> _WHAT THE TASK REQUIRES_:
Would you copy every line of the listing below that includes the word "format"?

> _RECORDS SUPPLIED_:

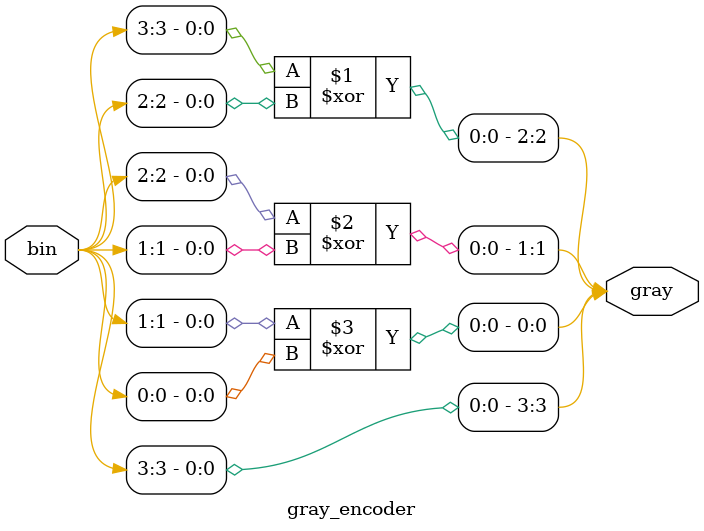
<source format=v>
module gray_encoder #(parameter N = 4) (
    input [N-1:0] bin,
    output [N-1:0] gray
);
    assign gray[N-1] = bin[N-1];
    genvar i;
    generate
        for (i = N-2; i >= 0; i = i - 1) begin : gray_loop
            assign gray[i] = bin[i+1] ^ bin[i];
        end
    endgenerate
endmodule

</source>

* * *

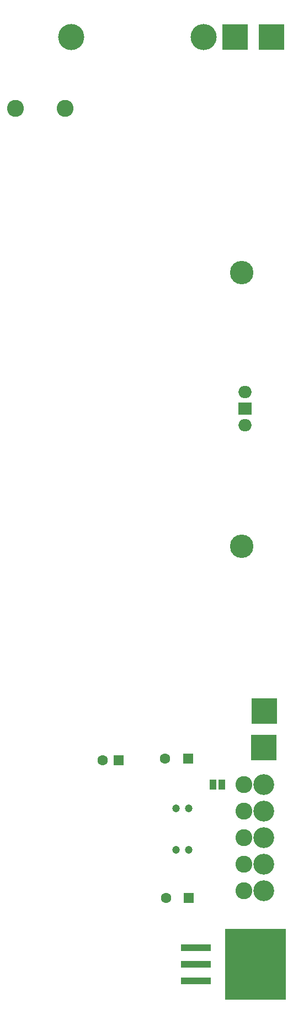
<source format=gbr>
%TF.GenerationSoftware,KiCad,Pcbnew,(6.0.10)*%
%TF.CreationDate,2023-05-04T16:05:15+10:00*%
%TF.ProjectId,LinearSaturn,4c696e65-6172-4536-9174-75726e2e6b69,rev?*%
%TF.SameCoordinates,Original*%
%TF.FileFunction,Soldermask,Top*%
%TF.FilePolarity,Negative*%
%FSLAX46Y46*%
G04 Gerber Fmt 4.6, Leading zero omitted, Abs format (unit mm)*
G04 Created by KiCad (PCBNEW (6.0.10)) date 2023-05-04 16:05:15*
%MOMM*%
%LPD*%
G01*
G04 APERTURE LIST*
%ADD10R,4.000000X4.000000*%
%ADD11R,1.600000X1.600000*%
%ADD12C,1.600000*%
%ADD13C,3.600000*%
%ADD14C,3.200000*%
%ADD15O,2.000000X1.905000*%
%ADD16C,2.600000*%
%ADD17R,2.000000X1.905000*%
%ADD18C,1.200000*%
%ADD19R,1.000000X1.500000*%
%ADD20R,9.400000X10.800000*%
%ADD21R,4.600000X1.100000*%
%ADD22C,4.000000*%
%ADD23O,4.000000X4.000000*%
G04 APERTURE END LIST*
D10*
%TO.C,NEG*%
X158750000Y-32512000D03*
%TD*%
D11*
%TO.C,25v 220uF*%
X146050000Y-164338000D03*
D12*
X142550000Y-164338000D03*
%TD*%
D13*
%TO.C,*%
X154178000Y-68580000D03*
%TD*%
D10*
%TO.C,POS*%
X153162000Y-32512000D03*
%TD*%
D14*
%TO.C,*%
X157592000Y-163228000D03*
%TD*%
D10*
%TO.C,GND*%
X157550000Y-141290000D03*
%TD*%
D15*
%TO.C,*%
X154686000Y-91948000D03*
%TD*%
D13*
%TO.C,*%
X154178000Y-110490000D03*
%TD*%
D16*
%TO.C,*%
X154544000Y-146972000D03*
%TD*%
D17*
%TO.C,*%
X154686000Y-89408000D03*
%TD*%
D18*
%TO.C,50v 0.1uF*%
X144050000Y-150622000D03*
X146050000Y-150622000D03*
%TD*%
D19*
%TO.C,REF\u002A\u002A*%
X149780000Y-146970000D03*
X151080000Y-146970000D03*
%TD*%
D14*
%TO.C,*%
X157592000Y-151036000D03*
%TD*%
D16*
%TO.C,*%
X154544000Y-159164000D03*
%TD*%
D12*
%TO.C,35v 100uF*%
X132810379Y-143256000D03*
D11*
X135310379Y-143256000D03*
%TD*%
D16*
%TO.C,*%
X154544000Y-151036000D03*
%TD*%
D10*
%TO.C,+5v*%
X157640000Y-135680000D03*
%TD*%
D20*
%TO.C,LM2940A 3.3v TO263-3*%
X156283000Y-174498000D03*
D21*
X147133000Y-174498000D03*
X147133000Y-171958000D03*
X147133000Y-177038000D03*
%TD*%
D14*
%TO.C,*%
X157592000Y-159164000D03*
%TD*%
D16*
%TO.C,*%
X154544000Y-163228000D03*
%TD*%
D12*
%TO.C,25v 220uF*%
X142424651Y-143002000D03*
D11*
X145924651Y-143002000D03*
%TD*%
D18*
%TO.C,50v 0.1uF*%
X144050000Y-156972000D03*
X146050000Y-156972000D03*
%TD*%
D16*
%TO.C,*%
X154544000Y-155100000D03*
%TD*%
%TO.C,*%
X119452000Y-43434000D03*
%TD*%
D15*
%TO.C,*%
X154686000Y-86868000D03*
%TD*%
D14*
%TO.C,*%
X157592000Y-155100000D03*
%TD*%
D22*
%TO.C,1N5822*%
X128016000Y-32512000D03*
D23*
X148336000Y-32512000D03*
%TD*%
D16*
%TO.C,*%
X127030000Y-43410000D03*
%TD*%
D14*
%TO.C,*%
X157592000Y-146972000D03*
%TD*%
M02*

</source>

> _SOLUTION BELOW_:
<source format=v>
<source format=gbr>
G04 Gerber Fmt 4.6, Leading zero omitted, Abs format (unit mm)*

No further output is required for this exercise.